Building a positive relationship with your child’s teacher from the start

As school begins for your child, you may be concerned about the quality of their education, their health, and their emotional well-being as they readjust to school. As a parent, you have the strongest influence on your child’s attitude towards school. However, their new teacher will be a close second. Research has suggested that one of the most important indicators of how well their child adjusts to school is the parent’s ability to communicate positively with their child’s teacher. Creating a trusting relationship where you and your child’s teacher can share concerns regarding your child benefits everyone. Here are six suggestions of ways parents can help.

1. Make an effort to introduce yourself. If your child’s school offers a "meet the teacher" event, be sure to go. It’s important your child sees you involved in their education, and it helps your child’s teacher feel more supported knowing who their student’s parents are.

2. Offer to help in any way you can. When teachers know up front who is willing to help with small jobs or organizing class trips, they are less overwhelmed. No one can do it all, including your child’s teacher. Try to be part of the solution and not the problem.

3. Find out how your teacher prefers to be reached. For teachers, there are not enough hours in the day to complete everything. Much of their communication may be done in the evening. Find out how and when they want to be contacted and respect their time and boundaries. Your needs are important, but so are every other parent’s needs and the teacher’s mental health.

4. Never talk negatively about your child’s teacher in front of your child. Being respectful means talking politely about someone even if they aren’t there. Modeling respect for your child’s teacher begins in the home with the parents.
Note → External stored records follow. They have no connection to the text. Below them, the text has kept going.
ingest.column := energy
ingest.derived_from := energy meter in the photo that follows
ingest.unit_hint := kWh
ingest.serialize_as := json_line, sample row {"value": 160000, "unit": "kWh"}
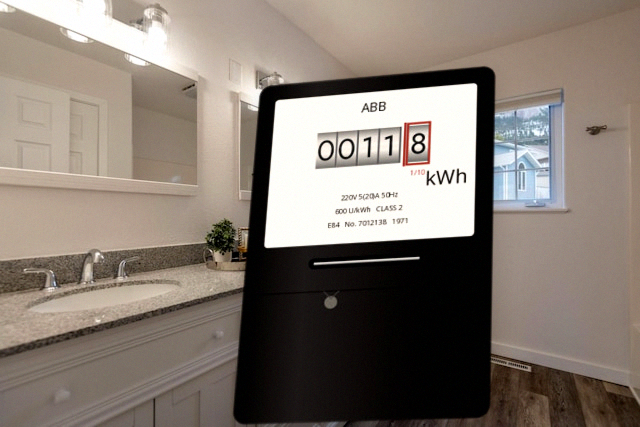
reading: {"value": 11.8, "unit": "kWh"}
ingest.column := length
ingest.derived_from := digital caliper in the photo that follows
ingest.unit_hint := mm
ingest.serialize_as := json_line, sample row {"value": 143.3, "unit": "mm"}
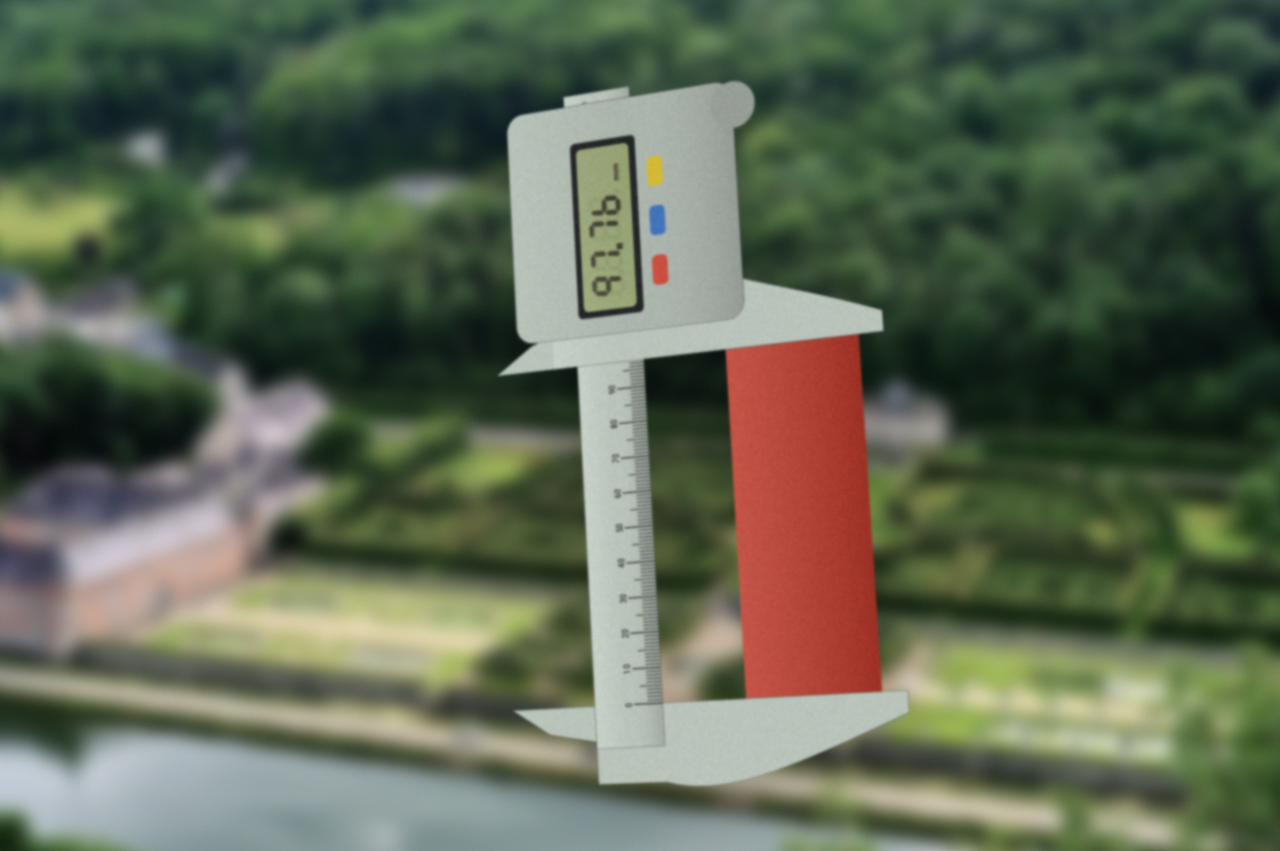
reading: {"value": 97.76, "unit": "mm"}
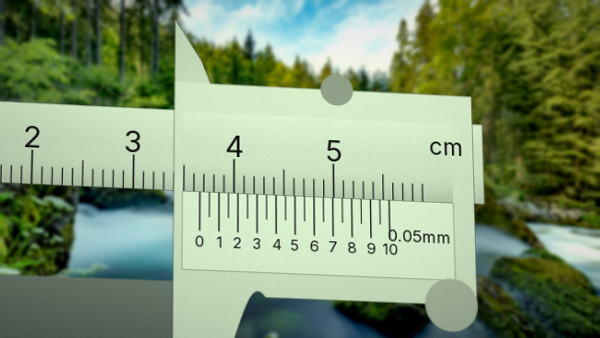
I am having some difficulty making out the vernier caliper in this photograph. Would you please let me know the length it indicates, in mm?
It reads 36.6 mm
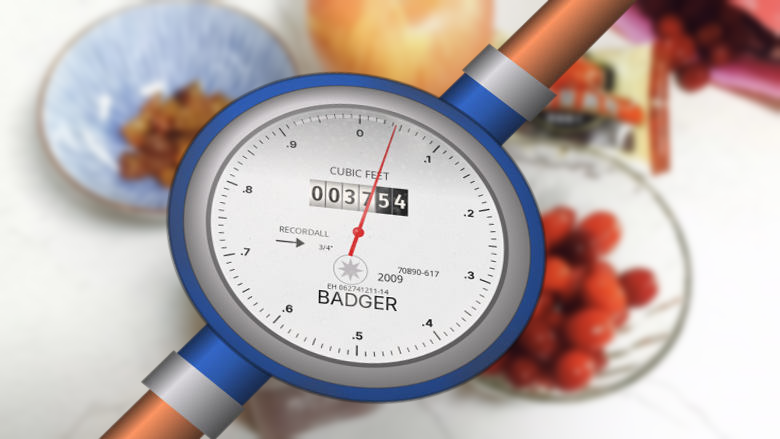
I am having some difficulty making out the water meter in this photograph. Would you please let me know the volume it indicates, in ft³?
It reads 3754.04 ft³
5. When frustrated, put yourself in the teacher’s place. Back-to-school can be stressful and frustrating as everyone transitions; rather than reacting, stop, breath, and take an empathy break. When we consider the teacher’s point of view with so many students and concerns, we can react with more compassion and kindness.

6. Show appreciation every chance you get. When your child says they love their teacher, makes sure you take time to love and appreciate them, too. Express your gratitude with a kind word, a card, or a small gift. Compliment them in public and share with others how great your child’s teacher is so that your child can learn the importance of gratitude.

Children learn to value school by watching their parents value their education. One of the quickest ways to mentor the importance of learning is by treating each teacher with respect and gratitude for helping your child develop the love of learning.